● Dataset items
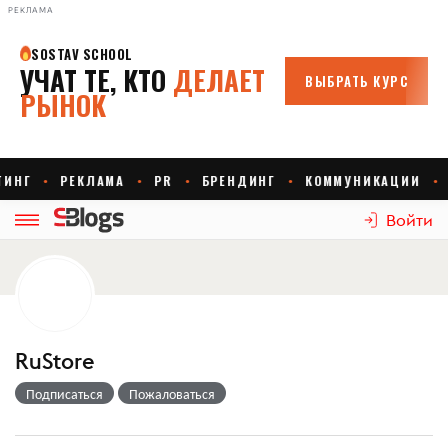
РЕКЛАМА
Войти
RuStore
Подписаться
Пожаловаться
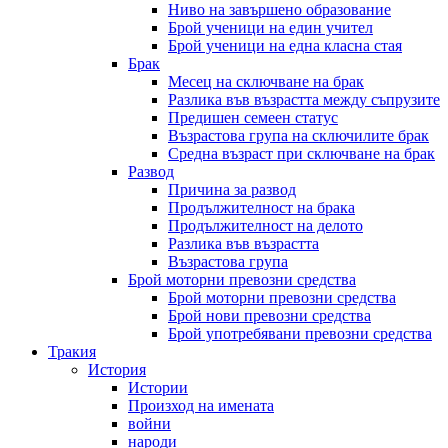
Ниво на завършено образование
Брой ученици на един учител
Брой ученици на една класна стая
Брак
Месец на сключване на брак
Разлика във възрастта между съпрузите
Предишен семеен статус
Възрастова група на сключилите брак
Средна възраст при сключване на брак
Развод
Причина за развод
Продължителност на брака
Продължителност на делото
Разлика във възрастта
Възрастова група
Брой моторни превозни средства
Брой моторни превозни средства
Брой нови превозни средства
Брой употребявани превозни средства
Тракия
История
Истории
Произход на имената
войни
народи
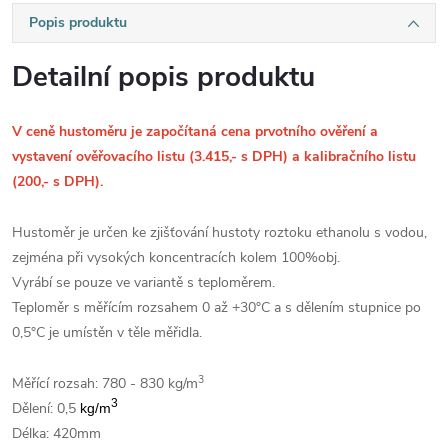
Popis produktu
Detailní popis produktu
V ceně hustoměru je započítaná cena prvotního ověření a
vystavení ověřovacího listu (3.415,- s DPH) a kalibračního listu
(200,- s DPH).
Hustoměr je určen ke zjišťování hustoty roztoku ethanolu s vodou,
zejména při vysokých koncentracích kolem 100%obj.
Vyrábí se pouze ve variantě s teploměrem.
Teploměr s měřícím rozsahem 0 až +30°C a s dělením stupnice po
0,5°C je umístěn v těle měřidla.
3
Měřící rozsah: 780 - 830 kg/m
3
Dělení: 0,5
kg/m
Délka: 420mm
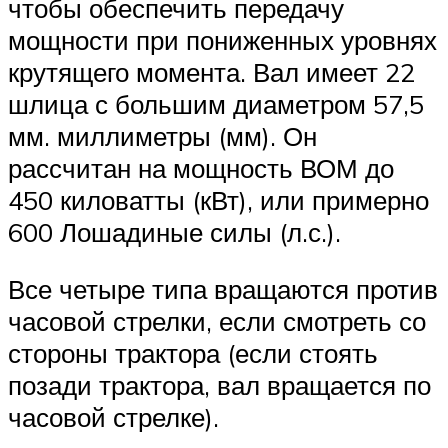
чтобы обеспечить передачу
мощности при пониженных уровнях
крутящего момента. Вал имеет 22
шлица с большим диаметром 57,5 ​​
мм. миллиметры (мм). Он
рассчитан на мощность ВОМ до
450 киловатты (кВт), или примерно
600 Лошадиные силы (л.с.).
Все четыре типа вращаются против
часовой стрелки, если смотреть со
стороны трактора (если стоять
позади трактора, вал вращается по
часовой стрелке).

● TASK DETAILS
Say, as a number only, how many lines of the data contain "ученици".

● RESULT
2